I couldn't sleep for worry. Despite generally shunning the company of my men, on that day, I felt I needed their community to keep me safe from those psychos of pomp, come to carry me to Hades in their little pesky beaks. And so, as darkness descended, I joined Bailey around the campfire. As we were gently toasting our feet in the gloaming light, I told him of my fears. Like the good northerner he was, he answered rather gruffly that psychopomps and the like were simply Old Wives Tales. He told me, rather rudely I reckoned, that Old Wives Tales had a habit of becoming currency within units which were in the midst of unlucky spells. That they were merely straws for the desperate to clutch at. That they were given more credence than they deserved because soldiers were a superstitious lot. I couldn't help but ask him why he was so vehement on the matter, and he closed his eyes, took a deep lingering breath, and then told me the story some of my men had already been passing amongst themselves. It was a yarn about a ghostly figure which haunted the shadows of the eventide singing gently about a girl he once knew. I was not aware of this other tale, and pressed Bailey for details. Rather reluctantly, he told me, helped no doubt by the rum I was passing betwixt us to warm our cockles. 'The men,' he groaned, 'tell of how when this cloaked figure passes them, an icy chill grips their spine, despite the heat of the fire. But its nobbut balderdash.'
I was shocked. Silent. More psychompery. As the cold night gathered around me like a cloak, I almost began to feel like I was another person, in another time, in another place. Bailey, I thought, left me to my thoughts. My thoughts were of dear London, Old Smog I called her. My thoughts were of good fellows in good cheer at the Club, and were of ladies brushing against me at a dance. Bewitching me with their buxom charms.

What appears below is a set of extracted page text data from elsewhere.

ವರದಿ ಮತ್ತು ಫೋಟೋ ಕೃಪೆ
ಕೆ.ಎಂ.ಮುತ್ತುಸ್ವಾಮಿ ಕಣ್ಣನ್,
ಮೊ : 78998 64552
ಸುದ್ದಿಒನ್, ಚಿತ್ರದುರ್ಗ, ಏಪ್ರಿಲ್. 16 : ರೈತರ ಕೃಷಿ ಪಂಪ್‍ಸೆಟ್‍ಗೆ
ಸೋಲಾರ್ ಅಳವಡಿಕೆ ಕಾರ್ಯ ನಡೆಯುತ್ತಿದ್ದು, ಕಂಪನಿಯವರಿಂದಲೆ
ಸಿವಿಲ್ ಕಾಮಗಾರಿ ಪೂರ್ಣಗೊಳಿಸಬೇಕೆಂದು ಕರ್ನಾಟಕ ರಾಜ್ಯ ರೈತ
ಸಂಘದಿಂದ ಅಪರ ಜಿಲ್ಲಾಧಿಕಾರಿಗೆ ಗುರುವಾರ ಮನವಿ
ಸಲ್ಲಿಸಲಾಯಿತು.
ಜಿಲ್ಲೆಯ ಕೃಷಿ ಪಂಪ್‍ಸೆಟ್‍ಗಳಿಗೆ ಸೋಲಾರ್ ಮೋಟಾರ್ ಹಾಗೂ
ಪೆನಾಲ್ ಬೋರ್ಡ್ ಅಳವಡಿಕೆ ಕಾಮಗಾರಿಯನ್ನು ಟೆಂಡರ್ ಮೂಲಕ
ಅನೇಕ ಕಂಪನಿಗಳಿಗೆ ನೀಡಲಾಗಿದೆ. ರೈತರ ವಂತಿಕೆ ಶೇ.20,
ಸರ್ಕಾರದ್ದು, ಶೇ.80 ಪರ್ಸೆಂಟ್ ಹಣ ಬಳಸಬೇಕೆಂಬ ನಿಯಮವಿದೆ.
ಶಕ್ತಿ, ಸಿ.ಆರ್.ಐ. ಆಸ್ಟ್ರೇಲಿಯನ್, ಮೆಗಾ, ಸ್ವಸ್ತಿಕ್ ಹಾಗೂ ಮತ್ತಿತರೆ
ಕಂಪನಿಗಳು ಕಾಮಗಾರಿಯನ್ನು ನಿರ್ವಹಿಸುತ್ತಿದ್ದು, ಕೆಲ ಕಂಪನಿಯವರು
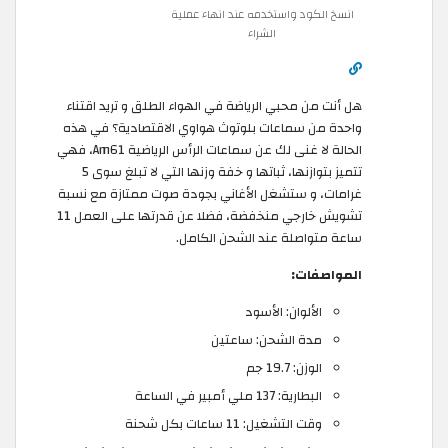
انسخ الكود واستخدمه عند انهاء عملية
الشراء
هل أنت من محبي الرياضة في الهواء الطلق و تريد اقتناء
واحدة من سماعات بلوتوث هواوي الاقتصادية؟ في هذه
الحالة لا غنى لك عن سماعات الرأس الرياضية Am61، فهي
تتميز بتوازنها، ثباتها و خفة وزنها التي لا تبلغ سوى 5
غرامات، و ستشغل الأغاني بجودة صوت ممتازة مع نسبة
تشويش خارجي منخفضة، فضلا عن قدرتها على العمل 11
ساعة متواصلة عند الشحن الكامل.
المواصفات:
الألوان: الأسود
مدة الشحن: ساعتين
الوزن: 19.7 جم
البطارية: 137 ملي أمبير في الساعة
وقت التشغيل: 11 ساعات بكل شحنة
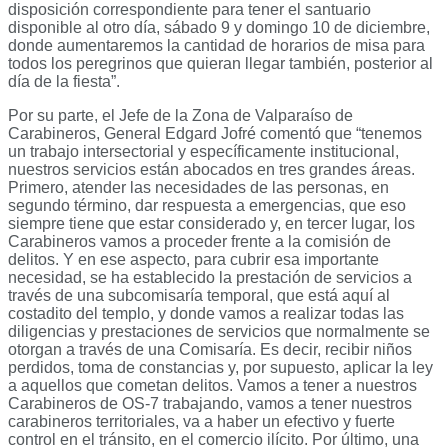
disposición correspondiente para tener el santuario
disponible al otro día, sábado 9 y domingo 10 de diciembre,
donde aumentaremos la cantidad de horarios de misa para
todos los peregrinos que quieran llegar también, posterior al
día de la fiesta”.
Por su parte, el Jefe de la Zona de Valparaíso de
Carabineros, General Edgard Jofré comentó que “tenemos
un trabajo intersectorial y específicamente institucional,
nuestros servicios están abocados en tres grandes áreas.
Primero, atender las necesidades de las personas, en
segundo término, dar respuesta a emergencias, que eso
siempre tiene que estar considerado y, en tercer lugar, los
Carabineros vamos a proceder frente a la comisión de
delitos. Y en ese aspecto, para cubrir esa importante
necesidad, se ha establecido la prestación de servicios a
través de una subcomisaría temporal, que está aquí al
costadito del templo, y donde vamos a realizar todas las
diligencias y prestaciones de servicios que normalmente se
otorgan a través de una Comisaría. Es decir, recibir niños
perdidos, toma de constancias y, por supuesto, aplicar la ley
a aquellos que cometan delitos. Vamos a tener a nuestros
Carabineros de OS-7 trabajando, vamos a tener nuestros
carabineros territoriales, va a haber un efectivo y fuerte
control en el tránsito, en el comercio ilícito. Por último, una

After a time, I was smiling to myself and hugging my musket to me as though it were Mabel, and the dribbling remnants of the rum bottle soaking into my crotch felt like Sarah.
Suddenly, I aroused from my stupour by a nagging feeling that something was not quite right. It was then that I saw the small, hunching figure across the fire from me. It had approached so quietly that I had not seen it until the last minute. And it was watching me with beady, birdy eyes. I did not say a word, but loaded up my pistol in the top pocket of my greatcoat. The men were right, I thought, and I would face down this spectral enemy and become a hero.
I lined the psychopomp up in my sights and fired at him, amazed at the cracking sound which broke the night calm. I was also amazed that the ghost bled. Unfortunately I then discovered I had shot Bailey in the face. But it is a Captain's job and I buried him in the Hellmouth ground, knowing I was still the best shot this side of Kent. I would give his widow a small rabbit on my return to England so she could remember I'd carried her dear husband off correctly.